*EXERCISE DETAILS*. Repeat everything from the line containing "Leute vor Ort und der Pfa" down to the line containing "Überhaupt sei es „wertvol", both included, with no changes.

Collected data:
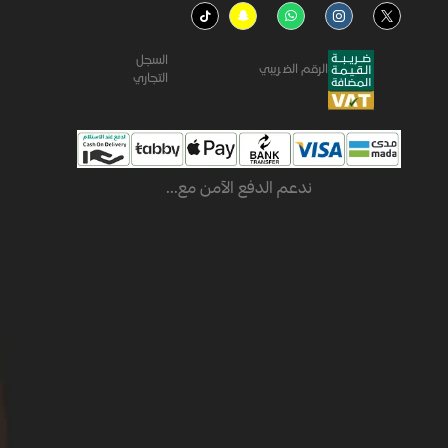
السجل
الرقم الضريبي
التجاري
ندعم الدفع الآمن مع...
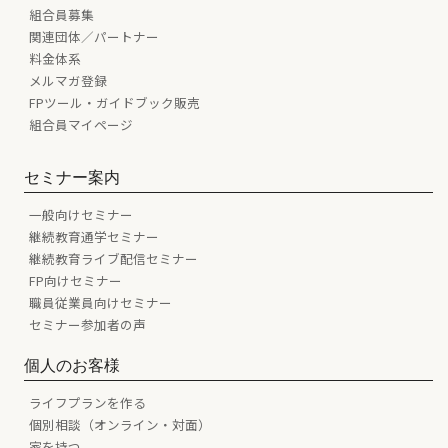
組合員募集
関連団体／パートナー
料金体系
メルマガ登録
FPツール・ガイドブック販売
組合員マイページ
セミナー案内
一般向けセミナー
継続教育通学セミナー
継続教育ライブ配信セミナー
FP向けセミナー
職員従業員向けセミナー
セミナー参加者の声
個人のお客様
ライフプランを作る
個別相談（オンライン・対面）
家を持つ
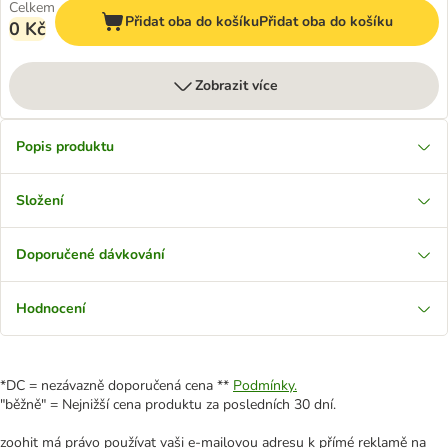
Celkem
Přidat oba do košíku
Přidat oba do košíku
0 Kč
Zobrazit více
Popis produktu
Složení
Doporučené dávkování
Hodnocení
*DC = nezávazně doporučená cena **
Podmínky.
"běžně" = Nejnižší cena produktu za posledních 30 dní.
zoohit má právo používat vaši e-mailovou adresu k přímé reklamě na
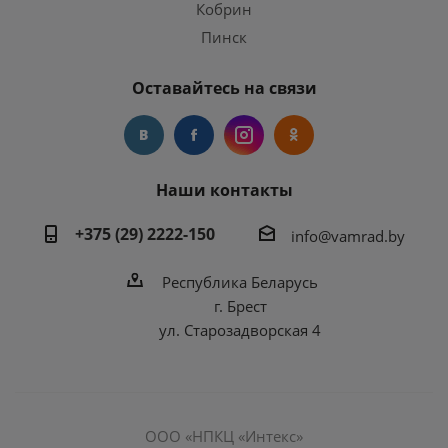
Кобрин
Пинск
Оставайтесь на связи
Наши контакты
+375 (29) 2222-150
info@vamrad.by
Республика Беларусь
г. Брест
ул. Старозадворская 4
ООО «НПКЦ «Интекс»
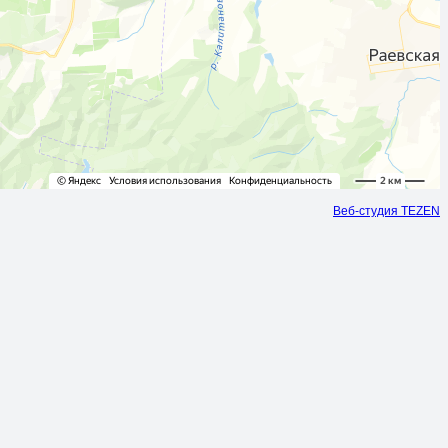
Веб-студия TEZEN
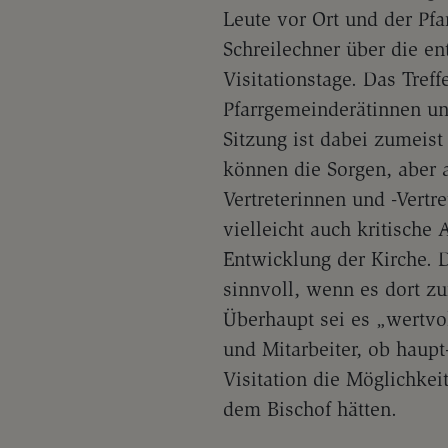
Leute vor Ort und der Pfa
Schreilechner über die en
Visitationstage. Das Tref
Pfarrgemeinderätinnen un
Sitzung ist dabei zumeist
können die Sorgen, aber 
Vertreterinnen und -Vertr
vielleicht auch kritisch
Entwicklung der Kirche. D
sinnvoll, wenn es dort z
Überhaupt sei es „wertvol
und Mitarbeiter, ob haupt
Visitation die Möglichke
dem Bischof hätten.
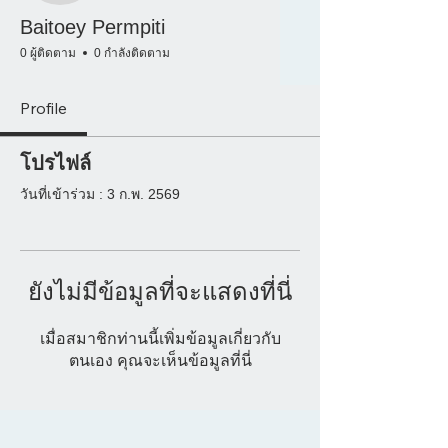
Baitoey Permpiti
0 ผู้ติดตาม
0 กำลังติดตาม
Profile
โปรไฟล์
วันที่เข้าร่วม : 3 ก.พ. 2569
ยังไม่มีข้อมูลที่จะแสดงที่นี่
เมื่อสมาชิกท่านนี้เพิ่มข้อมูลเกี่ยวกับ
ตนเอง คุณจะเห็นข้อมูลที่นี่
* * *
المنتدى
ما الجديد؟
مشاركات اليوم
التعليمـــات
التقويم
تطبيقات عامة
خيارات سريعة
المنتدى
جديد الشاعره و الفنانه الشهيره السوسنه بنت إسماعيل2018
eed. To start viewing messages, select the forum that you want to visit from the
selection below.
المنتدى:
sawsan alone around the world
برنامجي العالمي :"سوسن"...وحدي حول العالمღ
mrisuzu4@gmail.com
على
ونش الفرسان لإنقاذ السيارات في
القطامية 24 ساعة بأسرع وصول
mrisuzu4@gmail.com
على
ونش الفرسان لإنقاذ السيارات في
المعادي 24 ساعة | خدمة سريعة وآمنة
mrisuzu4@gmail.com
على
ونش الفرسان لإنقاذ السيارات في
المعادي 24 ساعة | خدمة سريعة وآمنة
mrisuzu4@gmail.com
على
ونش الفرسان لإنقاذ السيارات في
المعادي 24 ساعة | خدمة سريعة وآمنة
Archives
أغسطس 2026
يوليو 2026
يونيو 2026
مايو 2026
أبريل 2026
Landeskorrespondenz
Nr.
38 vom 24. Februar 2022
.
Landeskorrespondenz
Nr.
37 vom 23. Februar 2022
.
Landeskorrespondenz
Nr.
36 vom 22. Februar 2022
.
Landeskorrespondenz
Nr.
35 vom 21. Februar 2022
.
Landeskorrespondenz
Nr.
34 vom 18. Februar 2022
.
==
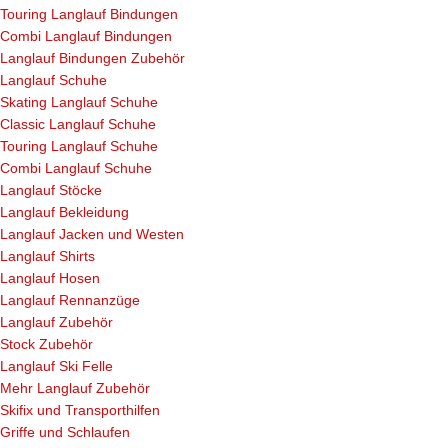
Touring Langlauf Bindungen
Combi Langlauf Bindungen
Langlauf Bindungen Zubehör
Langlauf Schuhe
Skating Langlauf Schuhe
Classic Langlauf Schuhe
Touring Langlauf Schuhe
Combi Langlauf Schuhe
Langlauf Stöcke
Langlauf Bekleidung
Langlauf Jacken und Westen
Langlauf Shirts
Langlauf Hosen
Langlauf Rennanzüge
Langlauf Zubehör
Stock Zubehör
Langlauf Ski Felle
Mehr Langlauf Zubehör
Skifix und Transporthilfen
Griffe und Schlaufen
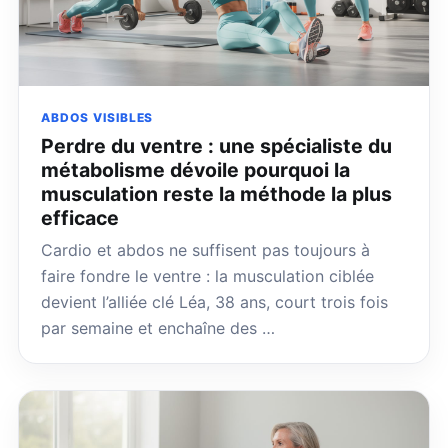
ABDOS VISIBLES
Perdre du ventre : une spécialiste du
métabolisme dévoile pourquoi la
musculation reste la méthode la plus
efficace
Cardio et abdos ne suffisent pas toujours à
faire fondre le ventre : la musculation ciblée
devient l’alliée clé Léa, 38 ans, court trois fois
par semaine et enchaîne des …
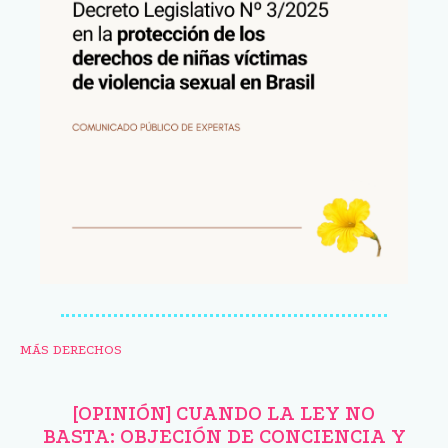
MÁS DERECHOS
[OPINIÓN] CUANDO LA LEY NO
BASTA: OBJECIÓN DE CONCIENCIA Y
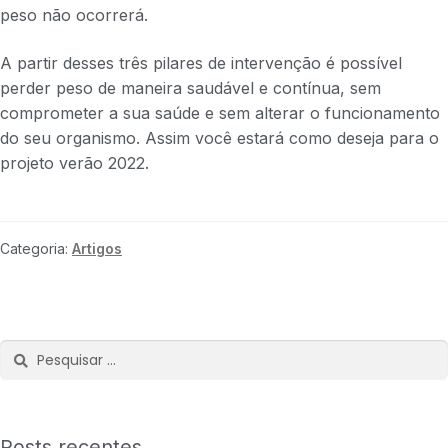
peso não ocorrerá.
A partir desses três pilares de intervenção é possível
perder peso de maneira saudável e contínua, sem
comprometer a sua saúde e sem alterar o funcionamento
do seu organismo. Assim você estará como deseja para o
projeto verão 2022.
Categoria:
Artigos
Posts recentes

*RESPONSE AREA*.
Leute vor Ort und der Pfa
Schreilechner über die en
Visitationstage. Das Tref
Pfarrgemeinderätinnen un
Sitzung ist dabei zumeist
können die Sorgen, aber 
Vertreterinnen und -Vertr
vielleicht auch kritisch
Entwicklung der Kirche. D
sinnvoll, wenn es dort z
Überhaupt sei es „wertvol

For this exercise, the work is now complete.